__Instruction 1__.
About the guide chapter on choosing a lawyer:
(a) Besides the actual choice of property, what might be your most important choice in the transaction?
(b) What does the chapter call the most secure parameter to guarantee competent legal service?
(c) Which aspects of purchase transactions does it name as areas lawyers can specialize in?
__Instruction 2__. According to the first paragraph of the guide chapter on choosing a lawyer, what things can good legal representation do for you when you buy an apartment in Israel? List every one.
__Instruction 3__. Can you extend the guide chapter on choosing a lawyer, starting right after its last sentence?

__Excerpted passage__.
[Start of section]
Real Estate in Israel – The Complete Guide

Real Estate in Israel – The Complete Guide

Chapter 11: Choosing a Lawyer
From finding out at what price the seller is willing to sell to you or if a particular property owner is interested in selling, to helping you define your needs and making sure you are always keenly aware of the perspective of the seller, to performing negotiation on your behalf – not to mention writing an airtight contract and closing your agreement – good legal representation is invaluable when buying an apartment in Israel. In fact, besides the actual choice of property, hiring a competent Israeli Lawyer might be your most important choice throughout the transaction.
Although choosing a lawyer is not an exact science, experience is the most secure parameter to guarantee competent legal service. Different lawyers can specialize in different aspects of purchase transactions (taxes, contracts, negotiation, and other aspects), but any experienced Israeli Lawyer should know the ropes. When choosing a lawyer, it is advised to look for the following:
• Reliable Experience. Find out how long a lawyer has been practicing law. If a client list is available, take a look at it to see what kinds of people the lawyer has represented in the past. If not, don’t be embarrassed to ask, and don’t ever be “wowed” by names of big corporations and organizations, because such previous clients might have nothing in common with you.
[End of section]
__Raw data__.
[Start of section]
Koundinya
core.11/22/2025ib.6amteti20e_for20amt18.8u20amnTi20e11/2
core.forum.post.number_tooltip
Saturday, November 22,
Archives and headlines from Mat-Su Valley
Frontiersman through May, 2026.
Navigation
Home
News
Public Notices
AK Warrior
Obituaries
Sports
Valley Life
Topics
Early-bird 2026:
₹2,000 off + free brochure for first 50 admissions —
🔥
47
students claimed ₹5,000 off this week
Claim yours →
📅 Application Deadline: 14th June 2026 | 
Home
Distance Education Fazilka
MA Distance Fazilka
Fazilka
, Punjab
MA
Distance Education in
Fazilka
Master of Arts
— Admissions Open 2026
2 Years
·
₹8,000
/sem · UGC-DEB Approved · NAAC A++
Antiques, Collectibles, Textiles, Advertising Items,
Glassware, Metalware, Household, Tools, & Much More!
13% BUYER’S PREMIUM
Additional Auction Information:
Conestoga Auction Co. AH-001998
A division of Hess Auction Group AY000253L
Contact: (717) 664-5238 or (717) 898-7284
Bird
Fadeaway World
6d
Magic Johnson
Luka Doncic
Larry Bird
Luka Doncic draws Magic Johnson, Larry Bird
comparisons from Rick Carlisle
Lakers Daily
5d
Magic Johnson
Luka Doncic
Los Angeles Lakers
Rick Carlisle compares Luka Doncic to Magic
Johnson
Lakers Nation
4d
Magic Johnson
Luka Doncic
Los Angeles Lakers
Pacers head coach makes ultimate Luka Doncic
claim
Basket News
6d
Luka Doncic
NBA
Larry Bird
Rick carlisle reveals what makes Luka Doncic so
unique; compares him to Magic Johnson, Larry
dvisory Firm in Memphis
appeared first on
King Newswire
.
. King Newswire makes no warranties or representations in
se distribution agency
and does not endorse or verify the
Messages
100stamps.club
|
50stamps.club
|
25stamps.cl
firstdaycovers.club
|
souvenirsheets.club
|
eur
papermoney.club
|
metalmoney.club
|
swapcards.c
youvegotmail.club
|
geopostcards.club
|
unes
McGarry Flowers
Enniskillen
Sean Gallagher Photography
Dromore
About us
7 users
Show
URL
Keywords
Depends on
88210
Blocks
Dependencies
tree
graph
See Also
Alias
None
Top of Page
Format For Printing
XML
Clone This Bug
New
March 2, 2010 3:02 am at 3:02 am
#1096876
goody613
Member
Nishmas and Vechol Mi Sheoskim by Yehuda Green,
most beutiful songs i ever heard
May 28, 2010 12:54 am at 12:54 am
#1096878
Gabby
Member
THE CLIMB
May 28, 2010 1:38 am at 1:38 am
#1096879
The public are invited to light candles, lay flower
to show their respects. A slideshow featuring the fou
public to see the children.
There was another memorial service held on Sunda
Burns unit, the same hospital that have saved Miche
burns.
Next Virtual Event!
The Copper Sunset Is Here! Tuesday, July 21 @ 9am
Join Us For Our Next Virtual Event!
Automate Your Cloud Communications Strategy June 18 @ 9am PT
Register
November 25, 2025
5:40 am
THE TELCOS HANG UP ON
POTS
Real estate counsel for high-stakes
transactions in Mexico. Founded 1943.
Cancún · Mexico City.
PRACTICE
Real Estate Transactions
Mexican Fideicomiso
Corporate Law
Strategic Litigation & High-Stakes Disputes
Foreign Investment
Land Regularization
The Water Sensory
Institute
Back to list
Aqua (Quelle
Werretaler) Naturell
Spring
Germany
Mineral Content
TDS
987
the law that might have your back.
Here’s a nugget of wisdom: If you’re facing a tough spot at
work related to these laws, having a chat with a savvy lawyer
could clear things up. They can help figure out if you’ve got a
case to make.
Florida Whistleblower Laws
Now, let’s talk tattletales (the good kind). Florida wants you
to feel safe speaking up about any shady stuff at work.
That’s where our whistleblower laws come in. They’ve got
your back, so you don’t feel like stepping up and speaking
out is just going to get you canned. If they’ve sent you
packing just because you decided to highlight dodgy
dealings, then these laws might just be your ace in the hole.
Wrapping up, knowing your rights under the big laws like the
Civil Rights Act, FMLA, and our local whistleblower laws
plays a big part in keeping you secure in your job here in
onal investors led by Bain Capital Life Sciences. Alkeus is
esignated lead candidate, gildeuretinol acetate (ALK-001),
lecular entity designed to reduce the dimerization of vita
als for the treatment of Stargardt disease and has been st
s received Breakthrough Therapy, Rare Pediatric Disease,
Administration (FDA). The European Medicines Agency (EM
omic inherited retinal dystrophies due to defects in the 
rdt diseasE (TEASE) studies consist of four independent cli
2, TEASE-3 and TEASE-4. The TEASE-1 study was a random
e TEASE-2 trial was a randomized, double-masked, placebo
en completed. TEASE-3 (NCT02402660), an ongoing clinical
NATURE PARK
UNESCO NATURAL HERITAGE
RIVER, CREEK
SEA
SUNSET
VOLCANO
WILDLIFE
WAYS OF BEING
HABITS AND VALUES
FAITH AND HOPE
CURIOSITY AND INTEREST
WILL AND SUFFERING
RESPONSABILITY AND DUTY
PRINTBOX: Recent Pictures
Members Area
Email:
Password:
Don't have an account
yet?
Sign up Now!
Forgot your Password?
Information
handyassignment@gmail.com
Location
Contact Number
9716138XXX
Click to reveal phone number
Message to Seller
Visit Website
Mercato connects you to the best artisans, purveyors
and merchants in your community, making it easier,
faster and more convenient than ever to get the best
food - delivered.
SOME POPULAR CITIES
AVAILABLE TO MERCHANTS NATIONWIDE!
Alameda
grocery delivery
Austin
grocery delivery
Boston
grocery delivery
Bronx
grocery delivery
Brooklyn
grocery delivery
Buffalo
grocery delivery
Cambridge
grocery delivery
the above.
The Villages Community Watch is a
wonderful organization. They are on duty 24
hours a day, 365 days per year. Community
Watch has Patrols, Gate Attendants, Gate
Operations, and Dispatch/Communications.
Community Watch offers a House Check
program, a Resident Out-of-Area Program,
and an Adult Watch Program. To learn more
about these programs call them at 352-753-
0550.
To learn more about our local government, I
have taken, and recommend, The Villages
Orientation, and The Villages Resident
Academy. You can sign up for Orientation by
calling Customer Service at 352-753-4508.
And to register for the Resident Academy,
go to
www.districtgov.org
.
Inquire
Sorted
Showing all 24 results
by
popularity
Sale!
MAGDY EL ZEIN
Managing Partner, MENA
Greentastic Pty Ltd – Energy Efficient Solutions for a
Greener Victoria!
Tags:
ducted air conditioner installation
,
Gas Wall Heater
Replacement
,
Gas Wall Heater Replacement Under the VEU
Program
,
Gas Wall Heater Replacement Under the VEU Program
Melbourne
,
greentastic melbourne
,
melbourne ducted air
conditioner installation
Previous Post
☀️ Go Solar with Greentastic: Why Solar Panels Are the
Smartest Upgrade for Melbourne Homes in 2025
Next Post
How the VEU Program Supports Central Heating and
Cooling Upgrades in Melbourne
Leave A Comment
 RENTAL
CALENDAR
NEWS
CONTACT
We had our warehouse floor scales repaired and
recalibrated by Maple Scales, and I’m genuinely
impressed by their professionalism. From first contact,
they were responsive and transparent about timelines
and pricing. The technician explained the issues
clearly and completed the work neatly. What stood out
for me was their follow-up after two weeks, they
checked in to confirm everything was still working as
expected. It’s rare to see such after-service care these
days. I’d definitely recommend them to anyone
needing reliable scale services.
[End of section]
__Written reply 1__.
(a) Hiring a competent Israeli lawyer.
(b) Experience.
(c) Taxes, contracts, negotiation, and other aspects.

__Written reply 2__.
- Finding out at what price the seller is willing to sell to you
- Finding out if a particular property owner is interested in selling
- Helping you define your needs
- Making sure you are always keenly aware of the perspective of the seller
- Performing negotiation on your behalf
- Writing an airtight contract
- Closing your agreement

__Written reply 3__.
• Good Communication. Do you need your lawyer to be fluent in a specific language? Do you want them to have experience dealing with institutions in a specific foreign country?

• Convenient Geographical Area. Israel is not a large country; however, if the case in hand is in the Tel Aviv area, for example, it would be more convenient for all parties to seek an attorney from the center of Israel.

• Relevant Biography. If the lawyer has a website, look at their biography and review their published areas of expertise. Look for expertise that appears relevant to any pointed questions you may have about the process.

• Strong Reputation. Perform basic internet research, and find out what kind of publicity has a lawyer gotten in the past. Has the lawyer ever been subjected to a malpractice lawsuit?

• Good Faith. Research any potential conflicts of interest. Does a lawyer have any personal interest in an aspect of your apartment search? If so, does the personal interest create a potential conflict of interest?
Never hire a lawyer unless you understand one another. If you find yourself in doubt or have further outstanding questions on any matter, it is highly recommended to get a second and third opinion before hiring any lawyer you might be considering. Moreover, it can be risky to allow a lawyer to begin work on your behalf without putting in place first a clear written agreement outlining the payment of legal fees and the obligations of the lawyer.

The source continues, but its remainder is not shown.